The OCL specification is defined by the OMG. It originally evolved as part of UML where it is used for the detailed mathematical aspects that are not appropriate for graphical exposition. OCL 2.0 was split off from UML 2.0 in recognition of its greater utility.
Within the OMG context, OCL has been re-used as the foundation for the MOFM2T(Model to Text) Model-to-Text transformation language and the QVT Model-to-Model transformation language. Eclipse implementations of these are available as the Acceleo and QVT Operational projects.
Eclipse OCL is an implementation of the OCL specification for use in conjunction with EMF and in particular Ecore and UML2 meta-models. As the behavioral extension for EMF, Eclipse OCL can be used wherever EMF can.
As a specification language, OCL is frequently used when the behavior of models is formally specified.

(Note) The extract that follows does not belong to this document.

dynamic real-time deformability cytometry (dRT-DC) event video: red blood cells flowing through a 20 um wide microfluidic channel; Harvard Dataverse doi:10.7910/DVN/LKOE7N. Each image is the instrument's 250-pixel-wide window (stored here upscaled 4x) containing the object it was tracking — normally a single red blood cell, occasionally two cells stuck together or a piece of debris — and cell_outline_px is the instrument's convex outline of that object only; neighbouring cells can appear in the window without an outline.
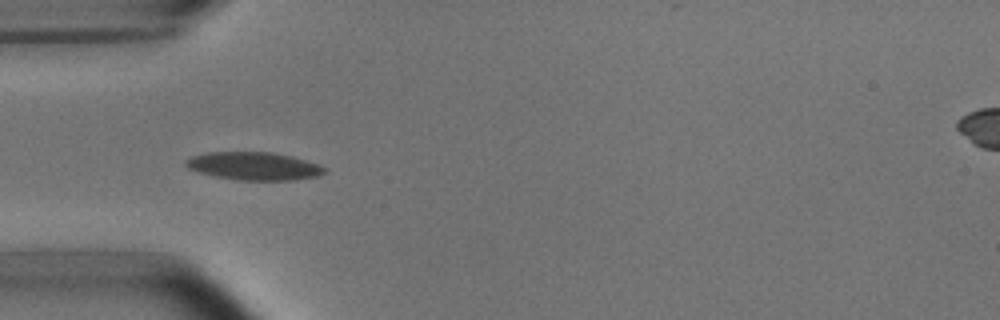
{"species": "common noctule bat (a hibernating species)", "species_latin": "Nyctalus noctula", "temperature_condition": "room temperature", "stored_images_in_passage": 5, "camera_frame_rate_fps": 3000, "um_per_image_px": 0.085, "animal": {"sex": "male", "body_mass_g": 15.6}, "frame": {"image": 1, "passage_image": 5, "time_ms": 1.333, "image_size_px": [1000, 320], "cell_outline_px": [[328, 172], [320, 176], [292, 180], [236, 180], [212, 176], [196, 172], [188, 168], [184, 164], [184, 160], [192, 156], [208, 152], [272, 152], [292, 156], [320, 164], [328, 168]], "centroid_in_image_um": [21.6, 14.12], "position_along_channel_um": 63.4, "area_um2": 23.06}}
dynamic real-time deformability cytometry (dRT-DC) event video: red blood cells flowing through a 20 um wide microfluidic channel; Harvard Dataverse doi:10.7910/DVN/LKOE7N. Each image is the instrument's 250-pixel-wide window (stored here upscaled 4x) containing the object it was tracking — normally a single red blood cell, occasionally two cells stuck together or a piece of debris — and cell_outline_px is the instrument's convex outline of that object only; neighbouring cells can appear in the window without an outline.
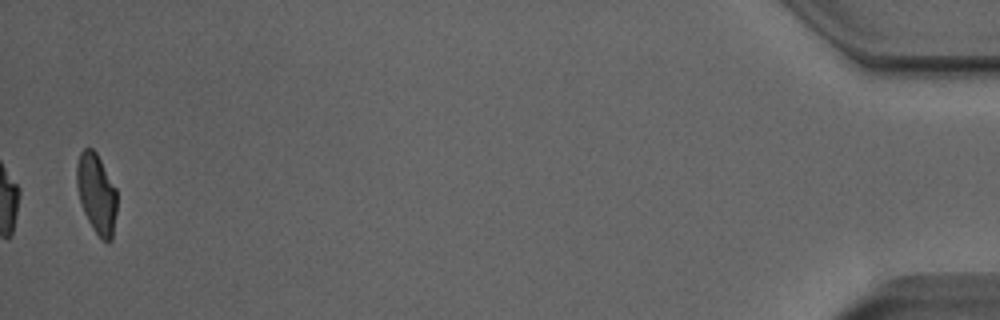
{"species": "Egyptian fruit bat (a non-hibernating species)", "species_latin": "Rousettus aegyptiacus", "temperature_condition": "room temperature", "stored_images_in_passage": 38, "camera_frame_rate_fps": 3000, "um_per_image_px": 0.085, "animal": {"sex": "male"}, "frame": {"image": 1, "passage_image": 37, "time_ms": 12.0, "image_size_px": [1000, 320], "cell_outline_px": [[116, 212], [112, 240], [108, 244], [100, 240], [92, 228], [84, 212], [80, 200], [76, 184], [76, 164], [80, 152], [84, 148], [92, 148], [96, 152], [116, 188]], "centroid_in_image_um": [8.2, 16.49], "position_along_channel_um": 427.0, "area_um2": 18.9}}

The use of OCL as an execution language has been hindered by the quality of tool support. Beyond the research domain, many usages have been proprietary. One advanced proprietary usage at SAP has been contributed to Eclipse OCL and is available as the Impact Analyzer. This supports strategic planning of run-time notifications so that derived model properties can be updated efficiently in response to a change to a model. Thousand-fold speed improvements are achievable on large models using OCL rather than Java because OCL has a formal model-based semantics that is amenable to analysis.

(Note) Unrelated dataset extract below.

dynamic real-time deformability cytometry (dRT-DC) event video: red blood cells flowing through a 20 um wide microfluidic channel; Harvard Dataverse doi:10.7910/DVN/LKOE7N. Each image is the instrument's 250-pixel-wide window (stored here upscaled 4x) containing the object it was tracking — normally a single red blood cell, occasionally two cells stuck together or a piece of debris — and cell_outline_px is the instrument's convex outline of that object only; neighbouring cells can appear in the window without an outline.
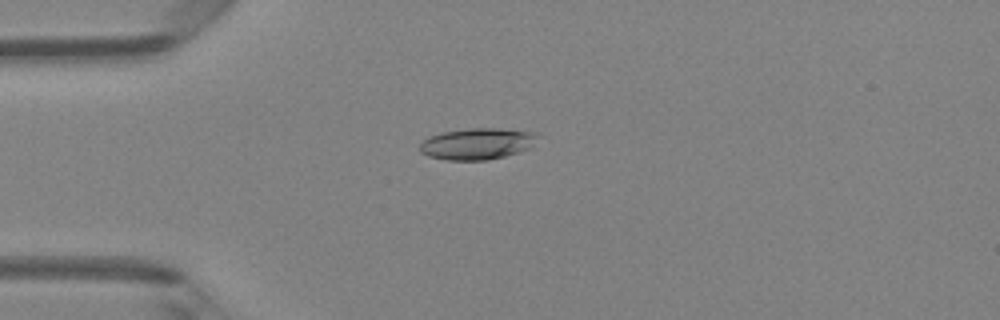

The use of OCL in general is eased by the provision of good editors exploiting Xtext to provide comprehensive semantic feedback in a familiar editing style.
The use of OCL for execution is enhanced by providing direct Java code generation for OCL embedded in models. This should alleviate many of the performance concerns for interpreted execution of embedded OCL.
Debugging of OCL execution is now possible using the OCL debugger and the OCL Console can be used for OCL experimentation.